Set down exactly the lines below between the line holding "51: (479, 360, 4.35)" and the line holding "62: (244, 365, 8.92)", inclusive; no other line belongs in the answer.

__Supplied material__.
————————

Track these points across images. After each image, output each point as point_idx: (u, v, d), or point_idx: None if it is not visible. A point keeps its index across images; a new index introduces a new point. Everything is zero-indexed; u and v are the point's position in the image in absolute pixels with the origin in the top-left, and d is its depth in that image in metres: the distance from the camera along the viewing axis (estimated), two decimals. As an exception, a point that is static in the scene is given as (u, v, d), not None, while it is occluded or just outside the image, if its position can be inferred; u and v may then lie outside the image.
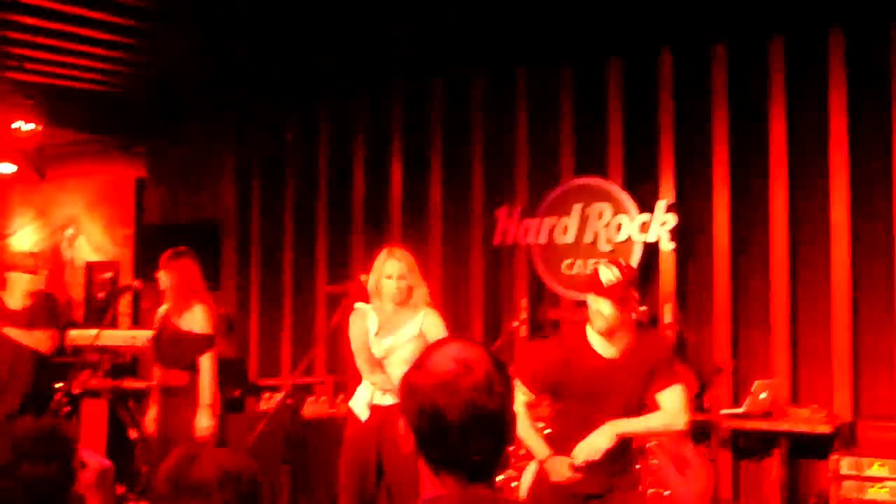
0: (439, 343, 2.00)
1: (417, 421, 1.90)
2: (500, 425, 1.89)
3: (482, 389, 1.86)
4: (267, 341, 10.29)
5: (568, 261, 8.52)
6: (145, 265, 10.98)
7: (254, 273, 10.52)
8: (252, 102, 10.35)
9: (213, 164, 10.80)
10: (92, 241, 13.05)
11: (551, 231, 8.60)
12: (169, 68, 9.21)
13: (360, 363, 5.30)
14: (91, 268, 13.21)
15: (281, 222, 10.36)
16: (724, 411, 7.25)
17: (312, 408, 7.09)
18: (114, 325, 9.33)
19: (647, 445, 5.14)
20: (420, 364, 1.94)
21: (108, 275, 13.10)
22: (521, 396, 4.13)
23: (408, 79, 9.51)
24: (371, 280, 5.26)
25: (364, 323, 5.26)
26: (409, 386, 1.92)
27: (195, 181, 10.87)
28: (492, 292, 9.04)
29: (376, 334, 5.25)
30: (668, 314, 7.98)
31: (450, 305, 9.21)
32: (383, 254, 5.34)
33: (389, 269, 5.24)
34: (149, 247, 11.14)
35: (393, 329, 5.27)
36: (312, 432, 6.88)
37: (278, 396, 7.03)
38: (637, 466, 4.57)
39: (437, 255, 9.34)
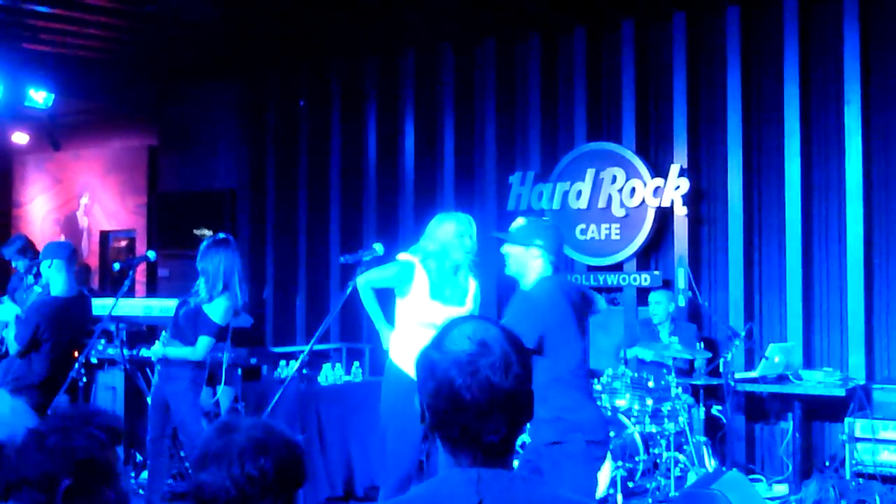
0: (456, 322, 1.98)
1: (434, 400, 1.89)
2: (517, 404, 1.88)
3: (499, 369, 1.86)
4: (281, 309, 10.34)
5: (581, 225, 8.52)
6: (161, 233, 11.08)
7: (268, 240, 10.55)
8: (264, 70, 10.33)
9: (227, 133, 10.79)
10: (107, 210, 13.10)
11: (565, 196, 8.60)
12: (181, 36, 9.19)
13: (413, 318, 5.21)
14: (106, 236, 13.29)
15: (295, 190, 10.36)
16: (739, 375, 7.26)
17: (328, 375, 7.12)
18: (130, 294, 9.38)
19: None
20: (437, 343, 1.93)
21: (124, 243, 13.18)
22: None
23: (419, 45, 9.47)
24: (437, 240, 5.23)
25: (411, 277, 5.22)
26: (427, 364, 1.92)
27: (208, 149, 10.87)
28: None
29: (430, 297, 5.24)
30: (681, 279, 7.99)
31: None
32: (455, 217, 5.35)
33: (470, 229, 5.30)
34: (164, 215, 11.20)
35: (455, 298, 5.29)
36: (328, 399, 6.93)
37: (294, 364, 7.08)
38: None
39: (450, 221, 9.33)
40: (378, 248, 5.30)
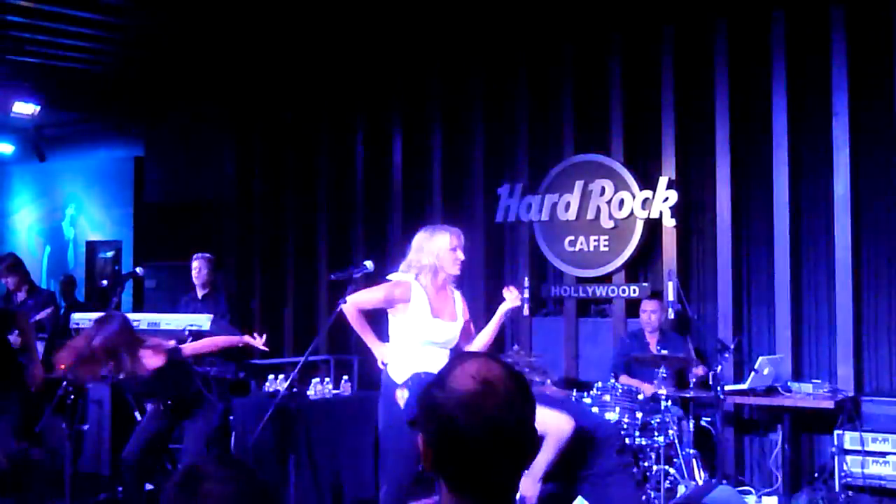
0: (460, 359, 1.94)
1: (436, 439, 1.85)
2: (520, 445, 1.85)
3: (504, 408, 1.82)
4: (269, 321, 10.30)
5: (570, 237, 8.52)
6: (147, 244, 11.03)
7: (256, 252, 10.52)
8: (253, 84, 10.31)
9: (213, 144, 10.76)
10: (92, 221, 13.05)
11: (553, 208, 8.59)
12: (167, 48, 9.16)
13: (414, 337, 5.19)
14: (92, 246, 13.23)
15: (283, 202, 10.34)
16: (728, 388, 7.26)
17: (317, 389, 7.09)
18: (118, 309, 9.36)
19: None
20: (441, 381, 1.88)
21: (110, 253, 13.12)
22: None
23: (409, 57, 9.46)
24: (427, 256, 5.19)
25: (408, 296, 5.18)
26: (430, 404, 1.87)
27: (195, 161, 10.83)
28: (494, 269, 9.05)
29: (430, 315, 5.20)
30: (670, 291, 7.98)
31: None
32: (446, 230, 5.31)
33: (460, 242, 5.27)
34: (150, 226, 11.16)
35: (449, 313, 5.27)
36: (317, 413, 6.90)
37: (282, 377, 7.06)
38: None
39: (438, 232, 9.33)
40: (368, 264, 5.29)
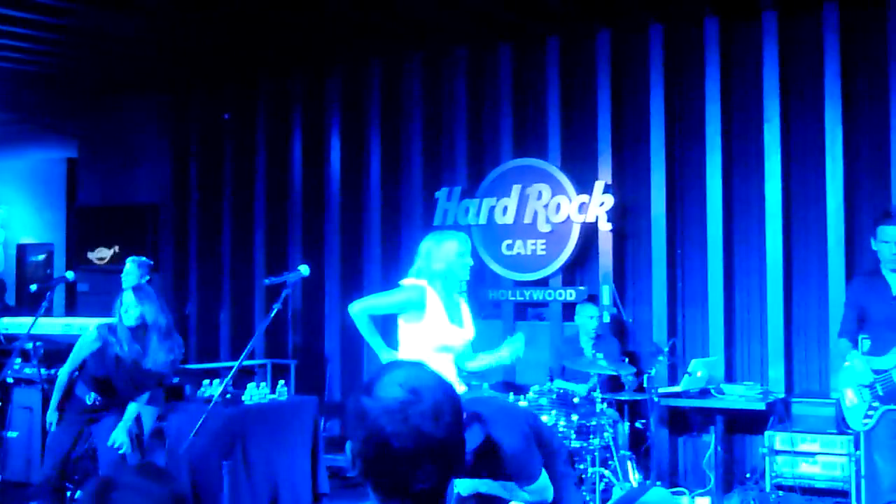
0: (389, 367, 1.95)
1: (363, 446, 1.85)
2: (447, 454, 1.85)
3: (430, 417, 1.82)
4: (206, 325, 10.20)
5: (508, 241, 8.56)
6: (80, 247, 10.85)
7: (191, 256, 10.40)
8: (189, 84, 10.20)
9: (149, 146, 10.63)
10: (23, 223, 12.80)
11: (491, 211, 8.63)
12: (103, 48, 9.02)
13: (429, 343, 5.09)
14: (23, 249, 12.98)
15: (219, 205, 10.24)
16: (662, 390, 7.35)
17: (253, 394, 7.02)
18: (48, 313, 9.19)
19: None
20: (368, 388, 1.88)
21: (42, 257, 12.89)
22: None
23: (346, 59, 9.43)
24: (437, 262, 5.13)
25: (423, 302, 5.09)
26: (357, 411, 1.87)
27: (130, 163, 10.69)
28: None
29: (448, 321, 5.12)
30: (606, 295, 8.06)
31: (390, 286, 9.18)
32: (454, 235, 5.27)
33: (469, 247, 5.24)
34: (83, 229, 10.98)
35: (464, 319, 5.24)
36: (253, 418, 6.83)
37: (218, 382, 6.98)
38: None
39: (376, 236, 9.32)
40: (304, 269, 5.24)
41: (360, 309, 5.18)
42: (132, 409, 5.99)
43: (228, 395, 6.22)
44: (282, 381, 7.40)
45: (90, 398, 5.94)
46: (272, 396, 7.19)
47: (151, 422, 7.07)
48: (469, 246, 5.25)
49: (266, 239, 9.96)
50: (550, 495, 4.46)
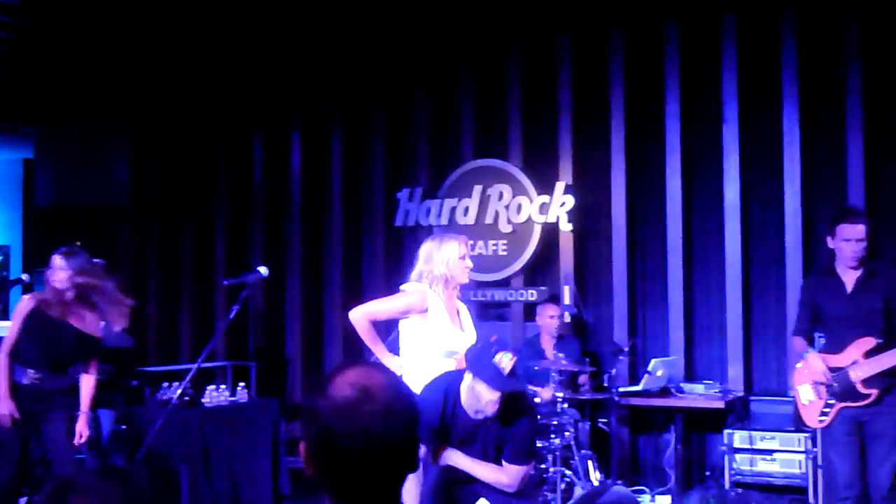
0: (341, 367, 1.93)
1: (315, 446, 1.84)
2: (398, 455, 1.84)
3: (380, 418, 1.81)
4: (165, 327, 10.12)
5: (469, 241, 8.54)
6: (37, 249, 10.71)
7: (151, 257, 10.31)
8: (148, 85, 10.10)
9: (107, 146, 10.52)
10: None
11: (452, 212, 8.64)
12: (60, 48, 8.92)
13: (433, 347, 5.09)
14: (-21, 251, 12.81)
15: (179, 205, 10.16)
16: (623, 389, 7.39)
17: (212, 396, 6.98)
18: (4, 316, 9.07)
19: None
20: (322, 388, 1.88)
21: (-2, 258, 12.73)
22: None
23: (308, 60, 9.39)
24: (438, 265, 5.11)
25: (427, 306, 5.08)
26: (309, 411, 1.87)
27: (87, 163, 10.57)
28: (393, 273, 9.02)
29: (451, 324, 5.13)
30: (567, 295, 8.09)
31: (351, 287, 9.20)
32: (454, 238, 5.25)
33: (468, 250, 5.24)
34: (40, 230, 10.84)
35: (463, 322, 5.23)
36: (212, 421, 6.79)
37: (177, 384, 6.92)
38: None
39: (338, 237, 9.30)
40: (263, 270, 5.22)
41: (361, 314, 5.14)
42: (85, 388, 5.86)
43: (187, 398, 6.18)
44: (242, 383, 7.36)
45: (27, 377, 5.77)
46: (232, 398, 7.15)
47: (110, 424, 7.02)
48: (468, 248, 5.26)
49: (227, 240, 9.90)
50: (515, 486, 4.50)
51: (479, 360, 4.35)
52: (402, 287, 5.21)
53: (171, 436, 6.05)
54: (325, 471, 1.84)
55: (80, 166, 10.57)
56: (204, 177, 10.05)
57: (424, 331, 5.08)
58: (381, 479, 1.83)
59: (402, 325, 5.21)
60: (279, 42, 8.96)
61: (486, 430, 4.44)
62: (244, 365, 8.92)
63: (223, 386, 7.20)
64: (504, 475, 4.46)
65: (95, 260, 6.13)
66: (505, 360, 4.27)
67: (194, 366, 4.95)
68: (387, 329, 5.54)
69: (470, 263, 5.25)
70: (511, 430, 4.42)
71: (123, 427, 6.92)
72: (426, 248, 5.23)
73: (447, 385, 4.49)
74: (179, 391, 5.16)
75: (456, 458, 4.47)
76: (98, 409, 7.15)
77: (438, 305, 5.10)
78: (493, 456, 4.47)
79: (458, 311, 5.28)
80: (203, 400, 6.87)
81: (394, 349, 5.23)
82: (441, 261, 5.11)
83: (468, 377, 4.33)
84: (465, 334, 5.15)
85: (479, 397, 4.30)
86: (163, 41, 8.77)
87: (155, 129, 10.33)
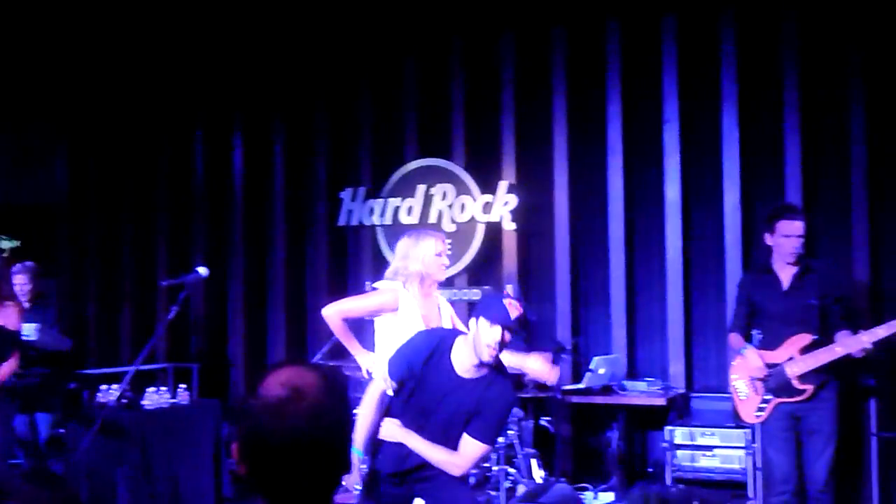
0: (277, 366, 1.92)
1: (246, 446, 1.82)
2: (328, 455, 1.83)
3: (309, 417, 1.80)
4: (105, 328, 9.98)
5: (446, 239, 8.52)
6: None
7: (90, 258, 10.16)
8: (86, 81, 9.95)
9: (44, 145, 10.33)
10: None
11: (396, 212, 8.63)
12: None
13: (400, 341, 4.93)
14: (-87, 253, 12.53)
15: (119, 205, 10.02)
16: (565, 388, 7.44)
17: (152, 398, 6.89)
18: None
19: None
20: (254, 388, 1.87)
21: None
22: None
23: (249, 60, 9.32)
24: (414, 263, 5.10)
25: (399, 304, 5.07)
26: (241, 410, 1.86)
27: (26, 163, 10.38)
28: (336, 273, 9.01)
29: (422, 322, 5.08)
30: (511, 293, 8.10)
31: (294, 287, 9.15)
32: (431, 235, 5.25)
33: (444, 247, 5.21)
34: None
35: (436, 320, 5.18)
36: (152, 423, 6.71)
37: (117, 387, 6.83)
38: None
39: (281, 236, 9.25)
40: (202, 270, 5.18)
41: (334, 311, 5.17)
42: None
43: (126, 400, 6.10)
44: (183, 385, 7.28)
45: None
46: (173, 400, 7.07)
47: (47, 428, 6.91)
48: (445, 246, 5.25)
49: (169, 241, 9.79)
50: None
51: (486, 302, 4.38)
52: (374, 285, 5.22)
53: (109, 439, 5.97)
54: (255, 471, 1.83)
55: (19, 166, 10.38)
56: (145, 177, 9.92)
57: (396, 329, 5.07)
58: (312, 479, 1.81)
59: (376, 322, 5.21)
60: (220, 42, 8.89)
61: (465, 392, 4.29)
62: (186, 367, 8.84)
63: (164, 388, 7.12)
64: (457, 457, 4.32)
65: (27, 264, 6.05)
66: (513, 305, 4.23)
67: (132, 368, 4.89)
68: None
69: (446, 261, 5.26)
70: (490, 402, 4.29)
71: (61, 431, 6.82)
72: (403, 245, 5.24)
73: (443, 336, 4.44)
74: (118, 394, 5.08)
75: (406, 437, 4.34)
76: (35, 413, 7.05)
77: (411, 304, 5.10)
78: (459, 427, 4.31)
79: (438, 307, 5.27)
80: (143, 402, 6.79)
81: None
82: (417, 258, 5.12)
83: (472, 323, 4.24)
84: None
85: (478, 341, 4.19)
86: (103, 41, 8.66)
87: (95, 129, 10.18)
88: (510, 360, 4.56)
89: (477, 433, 4.30)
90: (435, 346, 4.37)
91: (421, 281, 5.13)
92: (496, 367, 4.33)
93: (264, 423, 1.80)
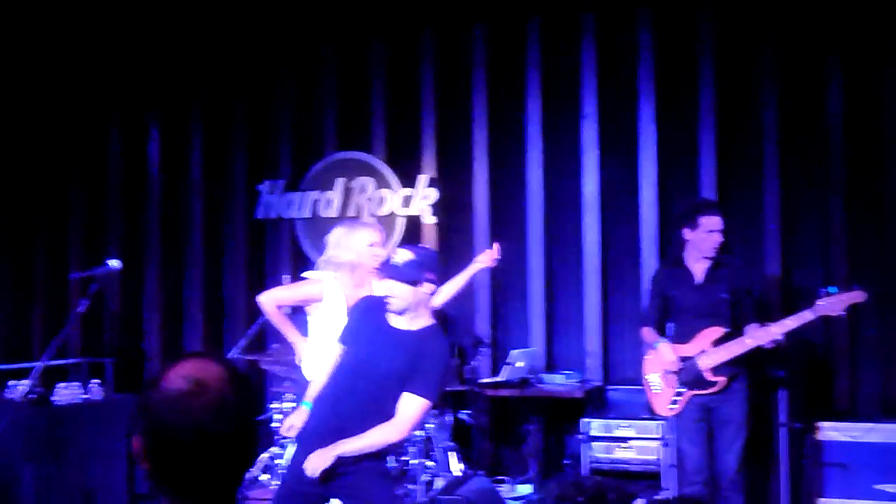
0: (180, 358, 1.88)
1: (147, 440, 1.78)
2: (232, 450, 1.79)
3: (213, 411, 1.76)
4: (15, 322, 9.73)
5: (382, 232, 8.48)
6: None
7: (1, 251, 9.90)
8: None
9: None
10: None
11: (315, 205, 8.57)
12: None
13: (328, 334, 5.00)
14: None
15: (30, 196, 9.78)
16: (483, 381, 7.47)
17: (63, 394, 6.74)
18: None
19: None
20: (156, 380, 1.83)
21: None
22: None
23: (167, 51, 9.17)
24: (345, 252, 5.09)
25: (326, 294, 5.08)
26: (143, 404, 1.81)
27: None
28: (254, 266, 8.93)
29: (346, 313, 4.99)
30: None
31: (212, 280, 9.05)
32: (365, 226, 5.27)
33: (379, 238, 5.20)
34: None
35: None
36: (64, 420, 6.56)
37: (26, 383, 6.67)
38: None
39: (198, 229, 9.12)
40: (113, 263, 5.10)
41: (269, 299, 5.22)
42: None
43: (34, 396, 5.96)
44: (97, 380, 7.14)
45: None
46: (85, 396, 6.93)
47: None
48: (380, 237, 5.23)
49: (82, 233, 9.58)
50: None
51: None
52: (304, 274, 5.22)
53: (17, 436, 5.83)
54: (157, 466, 1.79)
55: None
56: (58, 168, 9.69)
57: (322, 318, 5.11)
58: (214, 475, 1.78)
59: (307, 310, 5.25)
60: (137, 32, 8.73)
61: (402, 345, 4.25)
62: (100, 361, 8.67)
63: (76, 383, 6.97)
64: (395, 423, 4.20)
65: None
66: (398, 253, 4.31)
67: (41, 363, 4.78)
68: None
69: (379, 252, 5.22)
70: (428, 356, 4.25)
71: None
72: (335, 234, 5.27)
73: (381, 298, 4.42)
74: (26, 389, 4.96)
75: (333, 452, 4.17)
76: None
77: (338, 294, 5.09)
78: (397, 384, 4.23)
79: None
80: (53, 398, 6.63)
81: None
82: (348, 248, 5.13)
83: None
84: None
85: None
86: (17, 30, 8.44)
87: (6, 118, 9.91)
88: (457, 282, 4.58)
89: (418, 388, 4.22)
90: (370, 305, 4.43)
91: (352, 270, 5.13)
92: (434, 324, 4.34)
93: (165, 417, 1.76)
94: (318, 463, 4.16)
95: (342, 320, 4.89)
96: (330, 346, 4.79)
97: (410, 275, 4.21)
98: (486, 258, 5.85)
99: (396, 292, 4.22)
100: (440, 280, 4.55)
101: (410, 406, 4.21)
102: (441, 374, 4.30)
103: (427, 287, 4.28)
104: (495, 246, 5.74)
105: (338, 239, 5.21)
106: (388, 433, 4.22)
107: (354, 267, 5.14)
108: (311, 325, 5.24)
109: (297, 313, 5.58)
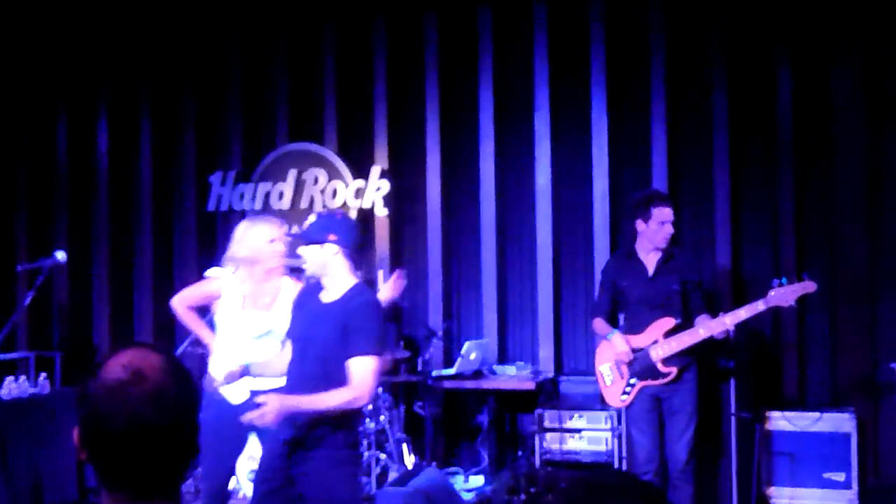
0: (119, 348, 1.83)
1: (85, 431, 1.75)
2: (172, 441, 1.76)
3: (150, 402, 1.73)
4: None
5: (284, 226, 8.43)
6: None
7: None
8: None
9: None
10: None
11: (267, 196, 8.52)
12: None
13: (227, 330, 5.07)
14: None
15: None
16: (437, 372, 7.47)
17: (10, 388, 6.64)
18: None
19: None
20: (95, 370, 1.79)
21: None
22: None
23: (116, 40, 9.04)
24: (245, 248, 5.03)
25: (225, 290, 5.05)
26: (80, 393, 1.77)
27: None
28: (205, 259, 8.81)
29: (243, 308, 5.04)
30: (381, 279, 8.10)
31: (162, 273, 8.95)
32: (267, 221, 5.23)
33: (280, 232, 5.13)
34: None
35: (266, 305, 5.07)
36: (10, 414, 6.47)
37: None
38: None
39: (148, 221, 9.01)
40: (60, 255, 5.03)
41: (177, 301, 5.24)
42: None
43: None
44: (44, 374, 7.05)
45: None
46: (33, 390, 6.83)
47: None
48: (281, 232, 5.17)
49: (29, 225, 9.43)
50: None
51: None
52: (206, 273, 5.19)
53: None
54: (93, 457, 1.76)
55: None
56: (4, 159, 9.52)
57: (223, 315, 5.12)
58: (152, 467, 1.75)
59: (213, 308, 5.24)
60: (86, 21, 8.60)
61: (331, 313, 4.25)
62: (49, 355, 8.56)
63: (23, 377, 6.87)
64: (351, 387, 4.14)
65: None
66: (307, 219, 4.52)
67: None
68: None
69: (281, 247, 5.17)
70: (356, 311, 4.22)
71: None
72: (238, 230, 5.24)
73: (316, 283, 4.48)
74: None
75: (289, 402, 4.14)
76: None
77: (234, 291, 5.06)
78: (338, 353, 4.18)
79: (276, 293, 5.19)
80: (0, 392, 6.53)
81: None
82: (248, 243, 5.08)
83: None
84: (261, 315, 5.07)
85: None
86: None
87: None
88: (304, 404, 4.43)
89: (358, 348, 4.17)
90: (303, 292, 4.52)
91: (252, 266, 5.09)
92: (357, 283, 4.38)
93: (103, 406, 1.72)
94: (274, 404, 4.09)
95: (234, 315, 5.00)
96: (232, 343, 4.96)
97: (313, 236, 4.33)
98: (388, 290, 5.81)
99: (305, 255, 4.34)
100: (358, 252, 4.51)
101: (358, 367, 4.16)
102: (376, 326, 4.24)
103: (333, 247, 4.30)
104: (395, 273, 5.76)
105: (239, 234, 5.19)
106: (343, 395, 4.15)
107: (254, 262, 5.08)
108: (217, 326, 5.22)
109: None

————————

__Task answer__.
51: (479, 360, 4.35)
52: (402, 287, 5.21)
53: (171, 436, 6.05)
54: (325, 471, 1.84)
55: (80, 166, 10.57)
56: (204, 177, 10.05)
57: (424, 331, 5.08)
58: (381, 479, 1.83)
59: (402, 325, 5.21)
60: (279, 42, 8.96)
61: (486, 430, 4.44)
62: (244, 365, 8.92)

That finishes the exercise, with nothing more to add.